Tooling & Automation
Pipeline:
- Nightly Batch: Run gold queries through retrieval + generation; persist trace.
- Scoring Job: Compute metrics; compare against control thresholds.
- CI Gate: Block merges touching retrieval/prompt code if delta > allowed band.
- Diff Dashboard: Highlight queries with largest negative movement.
- Alerting: Slack/Webhook if faithfulness drops >3pp or Recall@10 drops >5pp.
Store raw traces (query, chunk_ids, scores, answer, model_version) for audit.
Human Review Loop
Weekly sample stratified by: low citation count, high latency, refusals, newly added intent types. Use dual‑review for 10% to measure inter‑rater agreement (Cohen’s kappa >0.75 target). Provide rubric card: definitions, borderline examples, refusal templates.
Drift & Decay Monitoring
Drift detectors:
- Freshness Gap: % of gold queries whose top evidence chunk age > freshness SLA.

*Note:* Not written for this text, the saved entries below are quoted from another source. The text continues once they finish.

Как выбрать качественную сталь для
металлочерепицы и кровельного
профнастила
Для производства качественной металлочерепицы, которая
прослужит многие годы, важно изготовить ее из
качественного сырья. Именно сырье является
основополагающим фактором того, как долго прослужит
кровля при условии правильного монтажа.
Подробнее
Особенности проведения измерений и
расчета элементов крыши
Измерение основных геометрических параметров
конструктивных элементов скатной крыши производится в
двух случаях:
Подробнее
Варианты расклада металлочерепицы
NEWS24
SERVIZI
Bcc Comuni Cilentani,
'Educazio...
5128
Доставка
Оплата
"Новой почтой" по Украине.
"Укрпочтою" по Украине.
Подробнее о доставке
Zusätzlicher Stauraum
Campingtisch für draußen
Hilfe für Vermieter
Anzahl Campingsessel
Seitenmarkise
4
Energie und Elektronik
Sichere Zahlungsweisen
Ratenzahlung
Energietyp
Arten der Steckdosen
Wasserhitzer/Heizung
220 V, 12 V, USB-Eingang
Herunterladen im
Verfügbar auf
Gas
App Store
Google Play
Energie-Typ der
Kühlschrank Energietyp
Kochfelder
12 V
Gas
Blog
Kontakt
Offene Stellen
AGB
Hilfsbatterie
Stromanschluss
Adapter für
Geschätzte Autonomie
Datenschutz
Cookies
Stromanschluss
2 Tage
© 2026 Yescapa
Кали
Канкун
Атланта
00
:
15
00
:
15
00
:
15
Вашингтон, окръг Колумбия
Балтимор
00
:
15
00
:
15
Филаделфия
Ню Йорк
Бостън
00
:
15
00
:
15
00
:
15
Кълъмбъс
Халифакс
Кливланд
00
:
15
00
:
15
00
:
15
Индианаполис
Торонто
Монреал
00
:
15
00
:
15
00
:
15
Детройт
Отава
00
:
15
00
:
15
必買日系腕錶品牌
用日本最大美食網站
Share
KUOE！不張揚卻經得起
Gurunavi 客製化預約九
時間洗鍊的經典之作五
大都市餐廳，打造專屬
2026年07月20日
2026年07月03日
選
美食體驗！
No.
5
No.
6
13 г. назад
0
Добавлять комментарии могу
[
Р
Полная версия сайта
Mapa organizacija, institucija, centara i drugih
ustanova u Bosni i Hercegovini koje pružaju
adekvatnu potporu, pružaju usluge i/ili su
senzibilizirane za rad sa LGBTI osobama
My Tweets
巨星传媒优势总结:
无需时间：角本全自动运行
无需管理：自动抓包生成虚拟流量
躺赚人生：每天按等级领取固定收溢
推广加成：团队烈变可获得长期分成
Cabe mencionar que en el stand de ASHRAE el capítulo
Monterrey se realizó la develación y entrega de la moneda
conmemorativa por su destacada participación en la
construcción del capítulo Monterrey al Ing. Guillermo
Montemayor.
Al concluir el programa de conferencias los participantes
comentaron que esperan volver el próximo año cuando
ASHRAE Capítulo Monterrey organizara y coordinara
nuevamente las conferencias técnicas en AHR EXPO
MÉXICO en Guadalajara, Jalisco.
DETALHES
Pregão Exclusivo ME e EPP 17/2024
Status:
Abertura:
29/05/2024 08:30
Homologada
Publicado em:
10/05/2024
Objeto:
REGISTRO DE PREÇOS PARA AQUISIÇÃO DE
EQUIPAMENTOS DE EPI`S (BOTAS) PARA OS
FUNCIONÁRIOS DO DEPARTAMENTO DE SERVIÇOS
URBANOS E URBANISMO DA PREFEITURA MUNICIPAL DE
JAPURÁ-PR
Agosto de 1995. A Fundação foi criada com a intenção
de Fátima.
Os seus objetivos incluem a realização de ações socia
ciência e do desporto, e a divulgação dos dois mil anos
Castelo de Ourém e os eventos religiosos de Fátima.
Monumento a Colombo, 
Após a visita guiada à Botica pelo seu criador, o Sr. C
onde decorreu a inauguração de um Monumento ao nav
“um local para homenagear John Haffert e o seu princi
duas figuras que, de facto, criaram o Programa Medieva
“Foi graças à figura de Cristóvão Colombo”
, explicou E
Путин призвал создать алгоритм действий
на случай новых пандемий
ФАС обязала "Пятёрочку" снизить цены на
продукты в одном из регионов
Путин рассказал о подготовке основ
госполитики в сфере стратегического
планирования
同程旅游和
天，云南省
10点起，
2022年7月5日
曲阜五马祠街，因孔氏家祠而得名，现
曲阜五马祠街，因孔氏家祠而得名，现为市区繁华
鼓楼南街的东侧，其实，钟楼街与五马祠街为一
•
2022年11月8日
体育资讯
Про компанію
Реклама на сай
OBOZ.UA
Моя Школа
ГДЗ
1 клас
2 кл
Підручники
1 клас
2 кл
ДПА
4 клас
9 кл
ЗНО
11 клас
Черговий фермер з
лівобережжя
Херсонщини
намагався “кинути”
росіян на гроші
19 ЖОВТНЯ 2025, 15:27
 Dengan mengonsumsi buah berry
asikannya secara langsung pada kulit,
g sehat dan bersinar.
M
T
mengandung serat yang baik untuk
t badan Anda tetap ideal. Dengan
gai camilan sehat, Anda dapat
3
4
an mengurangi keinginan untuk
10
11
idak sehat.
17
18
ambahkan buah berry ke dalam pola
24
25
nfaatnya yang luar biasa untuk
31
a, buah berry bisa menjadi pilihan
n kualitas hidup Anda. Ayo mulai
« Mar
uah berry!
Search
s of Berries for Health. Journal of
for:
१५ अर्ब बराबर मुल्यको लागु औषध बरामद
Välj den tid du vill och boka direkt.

- Embedding Version Mix: Cross‑version chunk ratio (should trend down after migrations).
- Retrieval Score Shift: Mean top score delta week‑over‑week.
- Query Distribution Shift: New intent clusters lacking gold coverage.
Escalate if any two drift indicators breach thresholds simultaneously.
Governance & Reporting
Artifacts:
- Monthly Quality Report (metrics vs targets, regression incidents, remediation actions)
- Change Log (model_version, prompt_version, embedding_version, major ingestion updates)
- Risk Register (open issues: hallucination sources, stale coverage)
- Audit Bundle (sample traces, scoring guidelines, reviewer training docs)
Map report KPIs to internal SLAs (e.g., Faithfulness Error <5%).
Optimization Cycle
Lifecycle:
- Identify: Metric anomaly or qualitative feedback.
- Hypothesize: Retrieval tuning vs content gap vs prompt change.
- Experiment: Branch config; run A/B on gold + shadow traffic.
- Validate: Require statistically significant improvement (e.g., >3pp Recall@10 with no faithfulness regression).
- Roll Out: Increment version, update changelog.
- Post‑Monitor: 72h heightened watch for regressions.
Key Takeaways
- Treat evaluation assets (gold sets, rubrics) as production code.
- Retrieval + generation metrics must be separated to localize regressions.
- Automated nightly runs catch silent drift before users do.
- Human review remains essential for faithfulness & nuance.
- Governance turns raw metrics into organizational trust.